▶ **Work item**:
Only the number is wanted: how many lines of the data contain "thumb"?

▶ **Material for this task**:

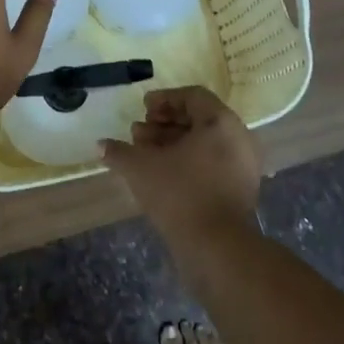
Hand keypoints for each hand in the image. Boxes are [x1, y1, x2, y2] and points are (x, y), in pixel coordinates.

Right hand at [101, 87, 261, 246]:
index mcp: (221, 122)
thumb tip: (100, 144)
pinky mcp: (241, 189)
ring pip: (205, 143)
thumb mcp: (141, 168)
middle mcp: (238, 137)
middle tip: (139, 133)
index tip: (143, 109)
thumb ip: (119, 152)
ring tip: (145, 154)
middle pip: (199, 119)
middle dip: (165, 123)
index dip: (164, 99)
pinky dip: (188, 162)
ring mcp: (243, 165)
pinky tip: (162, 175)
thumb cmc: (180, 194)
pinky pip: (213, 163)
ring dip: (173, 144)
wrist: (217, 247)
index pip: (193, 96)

* * *

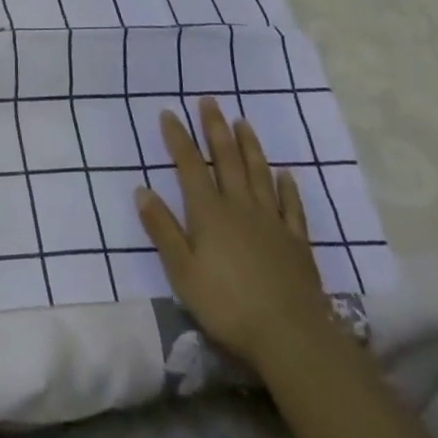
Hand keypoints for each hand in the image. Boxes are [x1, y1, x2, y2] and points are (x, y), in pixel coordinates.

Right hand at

▶ **Solution to the problem**:
4